RECORD SET Block Start

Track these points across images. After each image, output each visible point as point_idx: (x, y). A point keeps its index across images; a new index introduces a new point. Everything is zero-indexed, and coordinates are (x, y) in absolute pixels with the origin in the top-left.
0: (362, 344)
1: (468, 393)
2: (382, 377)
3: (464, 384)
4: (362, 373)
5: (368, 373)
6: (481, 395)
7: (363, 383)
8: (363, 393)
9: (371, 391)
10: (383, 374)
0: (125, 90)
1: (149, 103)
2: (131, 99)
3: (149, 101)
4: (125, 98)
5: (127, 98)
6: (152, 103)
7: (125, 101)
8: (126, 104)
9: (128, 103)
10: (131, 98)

RECORD SET Block End

*WHAT IS NEEDED*
Each entry above must be set down again without alteration.

*EXERCISE OUTPUT*
Track these points across images. After each image, output each visible point as point_idx: (x, y). A point keeps its index across images; a new index introduces a new point. Everything is zero-indexed, and coordinates are (x, y) in absolute pixels with the origin in the top-left.
0: (362, 344)
1: (468, 393)
2: (382, 377)
3: (464, 384)
4: (362, 373)
5: (368, 373)
6: (481, 395)
7: (363, 383)
8: (363, 393)
9: (371, 391)
10: (383, 374)
0: (125, 90)
1: (149, 103)
2: (131, 99)
3: (149, 101)
4: (125, 98)
5: (127, 98)
6: (152, 103)
7: (125, 101)
8: (126, 104)
9: (128, 103)
10: (131, 98)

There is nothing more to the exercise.